Head Chef Clayton Green with salmon

At English’s we make all of our Loch Duart smoked salmon in-house, using a three-day, hand-made process.

We cure the salmon for two days, using a mix of coriander, juniper, salt and sugar. After this resting period, we wash the salmon and soak it in water for four hours, to remove the salt. Then it’s left uncovered in the fridge for one day to become tacky to the touch, which helps to attract the smoke during the next stage in the process.

Two salmon lying in tin

We lay the salmon in a smoking tin, and prepare the wood.

Burning wood  with tea

The wood is burnt in a pan, then we use Earl Grey tea leaves to add to the smoky flavour.

Wood on fire

Once the wood is burnt, it’s taken off the hob.

Foil wrapped over tin

The smoking tin is wrapped almost completely in foil, ensuring that no smoke can leak out.

Salmon in tin

The end of the tin is left open, eagerly awaiting the smoked wood.

Ready to go

Finally, we tip in the smoked chips, seal with foil straight away, lay a towel over the top and leave it to rest. The salmon is smoked twice using this process, before being sliced and served.

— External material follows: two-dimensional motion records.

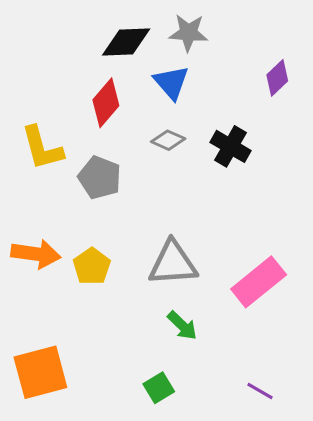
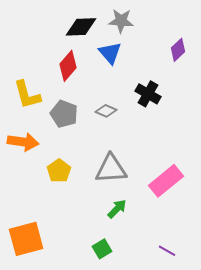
gray diamond: (168, 140) -> (106, 111), moved
orange arrow: (36, 254) -> (23, 142), moved
green arrow: (182, 326) -> (117, 209), turned -90

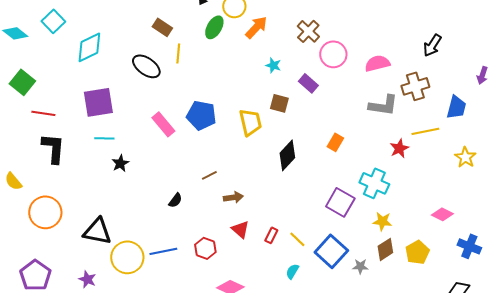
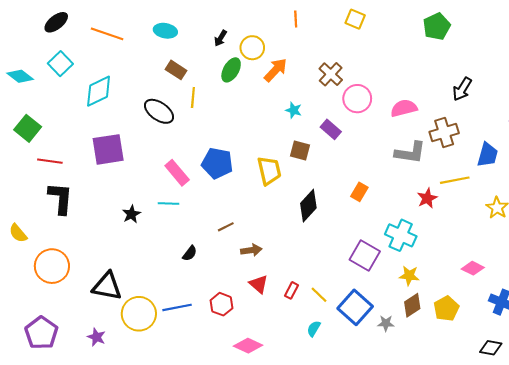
cyan line: (104, 138) -> (169, 204), moved

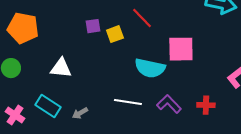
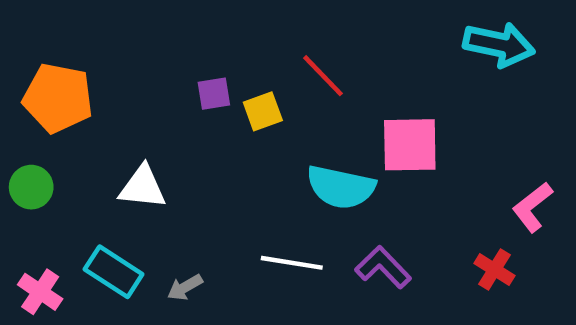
red cross: (206, 105) -> (494, 270), moved, turned 30

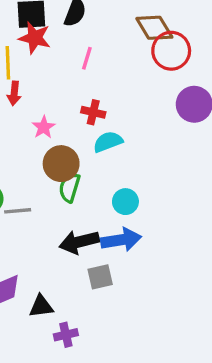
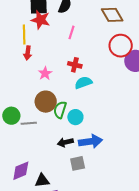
red circle: (171, 51) -> (121, 46), moved
brown circle: (61, 164) -> (46, 102), moved
cyan circle: (125, 202) -> (75, 117), moved
black arrow: (79, 242) -> (65, 142), size x0.7

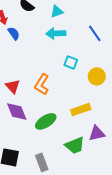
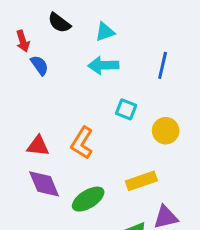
blue line: (95, 33) -> (163, 65), turned 48
red triangle: (13, 86) -> (38, 146), turned -42

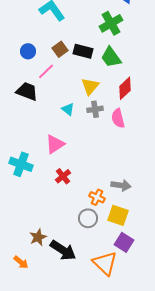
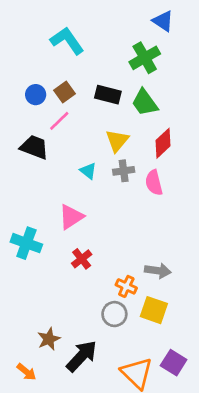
brown square: (60, 49) -> (65, 92), moved
purple square: (124, 242) -> (174, 363), moved
black arrow: (63, 250) -> (82, 356), turned -80

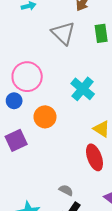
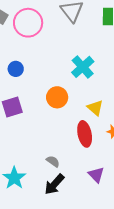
pink circle: (27, 77) -> (28, 23), moved
orange circle: (45, 117) -> (57, 97), moved

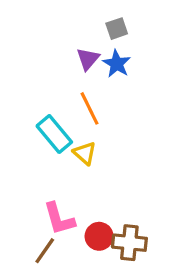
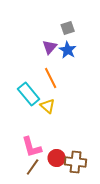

You’ll find our freshly smoked Loch Duart salmon plated with chive crème fraîche, capers and rye toast as a starter, as part of our starter platter for sharing (served with prawn & scallop ceviche, tuna carpaccio, salt & pepper squid, cod tempura, aïoli, sweet chilli dip and grilled sourdough) and as part of our summer set menu, served as a salad with tomato, fennel, mozzarella, with a  balsamic dressing.